Раздался крик. Мы рассыпались в стороны: со стороны полицейских рядов двигался бронированный автомобиль, направляясь прямо в нашу сторону. Он рассек ряды бастующих в повязках, как нос корабля, но они обернулись, пропустив его, и в беспомощном разочаровании принялись швырять камни о его металлические пластины. Полицейские выпустили несколько газовых снарядов, и толпа бросилась врассыпную, как тараканы по комнате, в которой внезапно включили свет.
Мы собрались у костра, разведенного в переулке. Я пустила по кругу мешочек с солью, подаренный хозяином лавки. Несколько человек принялись ломать тротуар на камни; другие высматривали бронированную машину. Это был бой Давида с Голиафом, но великанов, как известно, побеждают только в сказках. Я задумалась, чем же все кончится.
Все предвещало зловещий исход. Толпа внезапно окружила мужчину, который стоял посреди улицы. Сквозь ряды мне удалось разглядеть его запачканную кровью одежду.
– Его избили полицейские, – пробормотал кто-то.
Он был совсем плох – нос почти оторван и висел на лице, верхняя губа глубоко рассечена, а из раны в голове текла кровь.

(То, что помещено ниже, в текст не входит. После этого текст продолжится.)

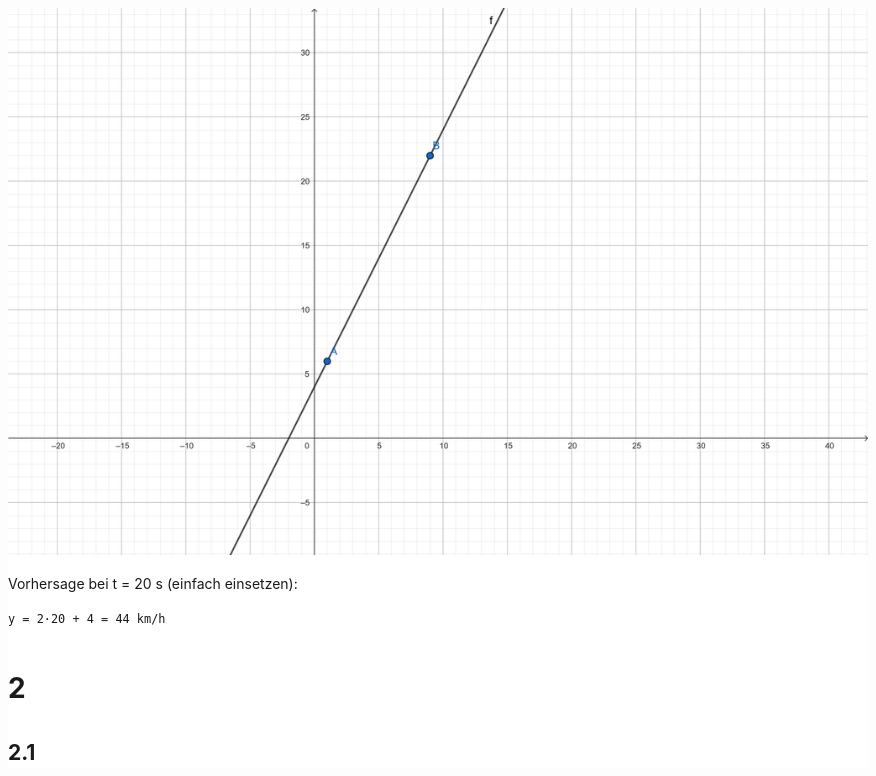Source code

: ![alt text](image-1.png)

Vorhersage bei t = 20 s (einfach einsetzen):

```
y = 2·20 + 4 = 44 km/h
```

# 2


## 2.1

Он снял рубашку и приложил ее к лицу, решительно отмахиваясь от предложений пойти в больницу. Он был убежден, что ему или откажут в помощи, так как у него не было денег, или же арестуют за подстрекательство.

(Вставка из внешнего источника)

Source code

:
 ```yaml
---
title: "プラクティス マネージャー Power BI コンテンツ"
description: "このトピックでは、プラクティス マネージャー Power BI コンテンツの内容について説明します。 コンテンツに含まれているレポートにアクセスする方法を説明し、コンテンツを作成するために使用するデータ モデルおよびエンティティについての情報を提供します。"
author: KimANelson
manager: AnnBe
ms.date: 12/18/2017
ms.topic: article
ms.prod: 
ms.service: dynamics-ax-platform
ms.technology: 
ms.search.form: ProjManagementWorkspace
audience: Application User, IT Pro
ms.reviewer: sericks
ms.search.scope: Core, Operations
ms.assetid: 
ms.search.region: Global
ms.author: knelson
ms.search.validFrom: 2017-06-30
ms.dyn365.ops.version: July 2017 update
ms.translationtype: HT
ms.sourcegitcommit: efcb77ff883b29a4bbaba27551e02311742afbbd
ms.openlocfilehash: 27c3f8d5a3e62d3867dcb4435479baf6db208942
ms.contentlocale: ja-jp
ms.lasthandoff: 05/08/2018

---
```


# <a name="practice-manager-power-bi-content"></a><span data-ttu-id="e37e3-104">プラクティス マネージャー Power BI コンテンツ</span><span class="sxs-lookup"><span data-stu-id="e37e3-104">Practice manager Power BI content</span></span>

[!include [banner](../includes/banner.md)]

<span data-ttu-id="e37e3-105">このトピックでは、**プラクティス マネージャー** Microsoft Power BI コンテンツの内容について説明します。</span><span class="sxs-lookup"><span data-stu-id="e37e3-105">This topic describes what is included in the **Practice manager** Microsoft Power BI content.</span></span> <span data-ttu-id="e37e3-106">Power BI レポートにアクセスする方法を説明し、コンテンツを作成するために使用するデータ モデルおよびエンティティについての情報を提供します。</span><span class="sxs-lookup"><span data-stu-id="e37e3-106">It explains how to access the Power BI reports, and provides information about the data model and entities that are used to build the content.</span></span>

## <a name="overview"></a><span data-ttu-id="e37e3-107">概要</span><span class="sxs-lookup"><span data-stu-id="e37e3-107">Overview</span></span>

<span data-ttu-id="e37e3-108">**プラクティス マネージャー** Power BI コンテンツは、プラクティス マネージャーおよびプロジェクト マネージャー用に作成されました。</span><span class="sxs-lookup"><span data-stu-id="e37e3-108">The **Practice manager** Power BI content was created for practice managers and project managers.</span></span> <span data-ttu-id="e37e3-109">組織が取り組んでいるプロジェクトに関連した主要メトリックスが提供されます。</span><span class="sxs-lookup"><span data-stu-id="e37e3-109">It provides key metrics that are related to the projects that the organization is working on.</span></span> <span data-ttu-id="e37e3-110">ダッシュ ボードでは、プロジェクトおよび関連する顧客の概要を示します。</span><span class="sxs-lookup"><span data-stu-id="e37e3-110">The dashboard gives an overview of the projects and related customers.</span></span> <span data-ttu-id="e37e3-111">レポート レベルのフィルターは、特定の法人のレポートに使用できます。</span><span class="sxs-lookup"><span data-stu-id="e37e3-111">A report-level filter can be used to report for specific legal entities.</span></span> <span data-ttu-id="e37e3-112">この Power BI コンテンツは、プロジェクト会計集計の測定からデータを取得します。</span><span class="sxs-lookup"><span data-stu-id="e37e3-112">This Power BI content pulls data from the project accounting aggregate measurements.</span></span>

– Я его отведу, – сказала я.
Толпа людей остановила проезжавшее такси, и мы забрались в машину. Водитель связался с диспетчером и спросил, как объехать уличные бои на пути в больницу. Дважды на нас набрасывались толпы бунтовщиков, и мы едва убереглись от града камней – еле успели объяснить, кто мы такие и куда едем.
Наконец мы остановились у частной клиники, где за лицо пострадавшего взялся пластический хирург.
Юноша оказался родом из прибрежного городка Гуаякиль. Недавно там закрыли несколько заводов, и он потерял работу. Не имея иного выхода, он добрался до Кито, чтобы принять участие в забастовке. Избили его вовсе не полицейские – он стал жертвой своих же собратьев-пуэбло, которые сорвали с него золотую цепочку, отняли бумажник и дорогие часы. Выросшие цены были искрой, подпалившей целый костер недовольства – безработицей, нищетой, отсутствием перспектив. Я сидела рядом с ним на кушетке для осмотра пациентов и чувствовала его злость на врача, что так искусно накладывал ему швы на нос. Я чувствовала, как он злится и на меня тоже, несмотря на то что рука его крепко сжимала мою.
Убедившись, что с парнем все в порядке, я ушла, но мне больше не хотелось возвращаться на улицы. В тот день я увидела нечто куда более разрушительное, чем слезоточивый газ и летящие камни. Это был злобный оскал нищеты на лицах добрых людей, которые протягивают руку помощи незнакомцам в день беззакония и отчаяния.